Defect-Free MOF-Based Mixed-Matrix Membranes Obtained by Corona Cross-Linking

Functionalized UiO-66 metal-organic frameworks (MOF) particles were covalently grafted with hydride-terminated poly(dimethylsiloxane) (PDMS) via postsynthetic modification. These PDMS-coated MOF particles (termed here "corona-MOF") were used in the preparation of mixed-matrix membranes (MMMs). Defect-free MMMs with weight loadings of 50% were achieved with corona-MOF particles, attributed to the improved dispersibility of the corona-MOF particles and covalent linkages between the corona-MOF particles and the polymer matrix.
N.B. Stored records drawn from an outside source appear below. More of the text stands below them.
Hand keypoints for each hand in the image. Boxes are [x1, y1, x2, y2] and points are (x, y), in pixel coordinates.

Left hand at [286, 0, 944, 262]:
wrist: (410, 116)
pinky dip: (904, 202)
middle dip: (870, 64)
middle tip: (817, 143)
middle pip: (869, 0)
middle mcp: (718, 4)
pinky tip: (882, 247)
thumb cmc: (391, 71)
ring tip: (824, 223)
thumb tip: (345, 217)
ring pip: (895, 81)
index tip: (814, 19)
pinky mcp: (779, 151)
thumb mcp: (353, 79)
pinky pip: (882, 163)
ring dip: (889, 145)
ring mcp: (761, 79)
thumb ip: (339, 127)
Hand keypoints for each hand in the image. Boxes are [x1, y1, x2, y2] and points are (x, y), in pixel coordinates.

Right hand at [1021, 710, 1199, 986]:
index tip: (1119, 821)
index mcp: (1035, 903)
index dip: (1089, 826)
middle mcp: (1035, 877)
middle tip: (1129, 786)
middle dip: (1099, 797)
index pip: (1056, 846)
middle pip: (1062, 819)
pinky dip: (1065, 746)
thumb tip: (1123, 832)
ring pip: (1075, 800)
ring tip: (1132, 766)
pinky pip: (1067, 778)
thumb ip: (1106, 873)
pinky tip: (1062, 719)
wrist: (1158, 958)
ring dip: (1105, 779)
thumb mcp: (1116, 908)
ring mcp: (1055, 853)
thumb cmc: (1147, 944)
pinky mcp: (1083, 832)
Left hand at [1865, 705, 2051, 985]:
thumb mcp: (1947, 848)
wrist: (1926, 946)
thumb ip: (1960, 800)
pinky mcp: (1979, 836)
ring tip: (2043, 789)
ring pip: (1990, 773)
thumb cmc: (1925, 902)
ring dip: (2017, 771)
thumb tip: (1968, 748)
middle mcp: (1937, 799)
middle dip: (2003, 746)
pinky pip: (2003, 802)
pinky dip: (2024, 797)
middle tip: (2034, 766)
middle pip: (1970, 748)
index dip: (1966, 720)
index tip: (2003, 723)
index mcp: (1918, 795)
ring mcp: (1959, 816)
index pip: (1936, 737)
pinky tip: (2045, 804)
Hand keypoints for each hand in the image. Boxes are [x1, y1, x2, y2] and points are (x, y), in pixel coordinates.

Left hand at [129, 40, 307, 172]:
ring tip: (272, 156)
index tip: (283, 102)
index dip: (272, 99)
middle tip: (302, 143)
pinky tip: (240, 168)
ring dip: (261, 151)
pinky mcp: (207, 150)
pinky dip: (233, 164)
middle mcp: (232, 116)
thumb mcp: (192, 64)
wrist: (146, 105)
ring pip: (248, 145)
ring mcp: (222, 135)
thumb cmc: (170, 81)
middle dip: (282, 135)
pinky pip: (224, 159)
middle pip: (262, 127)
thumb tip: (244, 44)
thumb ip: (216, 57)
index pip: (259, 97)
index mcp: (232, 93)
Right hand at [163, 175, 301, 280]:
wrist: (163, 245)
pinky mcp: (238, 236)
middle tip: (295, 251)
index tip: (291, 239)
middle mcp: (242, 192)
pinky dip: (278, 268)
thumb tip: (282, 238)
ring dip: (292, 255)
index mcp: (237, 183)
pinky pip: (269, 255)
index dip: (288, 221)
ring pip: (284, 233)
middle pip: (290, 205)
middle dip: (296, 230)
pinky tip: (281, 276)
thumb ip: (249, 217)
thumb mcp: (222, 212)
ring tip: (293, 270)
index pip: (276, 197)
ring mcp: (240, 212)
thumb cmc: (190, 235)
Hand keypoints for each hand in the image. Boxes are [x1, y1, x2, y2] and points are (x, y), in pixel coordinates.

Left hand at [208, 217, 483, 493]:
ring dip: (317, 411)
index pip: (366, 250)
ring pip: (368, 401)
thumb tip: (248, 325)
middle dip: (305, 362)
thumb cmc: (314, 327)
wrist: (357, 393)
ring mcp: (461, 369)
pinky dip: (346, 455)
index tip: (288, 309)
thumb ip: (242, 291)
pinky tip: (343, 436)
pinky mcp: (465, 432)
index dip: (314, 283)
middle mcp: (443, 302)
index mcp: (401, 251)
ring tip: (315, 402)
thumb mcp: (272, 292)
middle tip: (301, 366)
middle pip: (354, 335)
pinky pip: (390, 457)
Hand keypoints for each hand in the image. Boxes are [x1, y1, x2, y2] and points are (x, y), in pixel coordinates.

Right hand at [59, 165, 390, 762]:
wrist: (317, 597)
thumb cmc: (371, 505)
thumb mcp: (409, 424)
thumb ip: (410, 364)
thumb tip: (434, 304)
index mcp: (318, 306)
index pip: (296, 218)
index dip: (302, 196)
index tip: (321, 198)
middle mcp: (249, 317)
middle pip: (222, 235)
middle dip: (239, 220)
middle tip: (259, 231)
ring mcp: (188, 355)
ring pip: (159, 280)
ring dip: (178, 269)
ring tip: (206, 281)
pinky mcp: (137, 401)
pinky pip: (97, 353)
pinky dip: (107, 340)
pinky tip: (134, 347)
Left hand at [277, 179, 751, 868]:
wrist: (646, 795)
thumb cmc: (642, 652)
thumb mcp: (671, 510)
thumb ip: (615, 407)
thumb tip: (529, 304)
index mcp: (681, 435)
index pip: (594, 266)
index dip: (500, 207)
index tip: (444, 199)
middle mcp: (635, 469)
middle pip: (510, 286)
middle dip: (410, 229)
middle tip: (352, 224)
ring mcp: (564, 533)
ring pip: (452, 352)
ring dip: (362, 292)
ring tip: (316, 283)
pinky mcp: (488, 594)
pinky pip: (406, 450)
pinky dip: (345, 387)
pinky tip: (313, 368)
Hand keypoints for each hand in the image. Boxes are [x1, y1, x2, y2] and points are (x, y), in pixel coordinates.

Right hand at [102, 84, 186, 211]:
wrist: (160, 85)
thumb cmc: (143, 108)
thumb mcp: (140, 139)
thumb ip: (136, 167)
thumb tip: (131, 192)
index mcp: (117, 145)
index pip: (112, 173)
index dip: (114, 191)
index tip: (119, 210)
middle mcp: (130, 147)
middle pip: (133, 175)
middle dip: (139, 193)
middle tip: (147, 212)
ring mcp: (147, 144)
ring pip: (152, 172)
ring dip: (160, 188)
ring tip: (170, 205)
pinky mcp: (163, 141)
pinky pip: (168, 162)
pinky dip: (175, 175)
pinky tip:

The PDMS MMMs showed distinct separation features in single gas permeation tests, displaying much higher CO₂ gas permeation with no decrease in selectivity when compared to MMMs prepared with unmodified UiO-66 particles. Single gas separation tests with CO₂, N₂, and propane were performed to probe the separation mechanism of the corona-MOF MMMs, demonstrating that these MMMs avoid nonideal "sieve-in-a-cage" and "plugged sieves" scenarios. Additionally, due to covalent bond formation between both the MOF and the polymer matrix in corona-MOF MMMs, particle aggregation is negligible during film curing, allowing for the formation of flexible, self-standing MMMs of <1 μm in thickness. Low quantities of polymer covalently attached to the MOF surface (<5 wt %) are sufficient to fabricate thin, defect-free, high MOF-loading MMMs.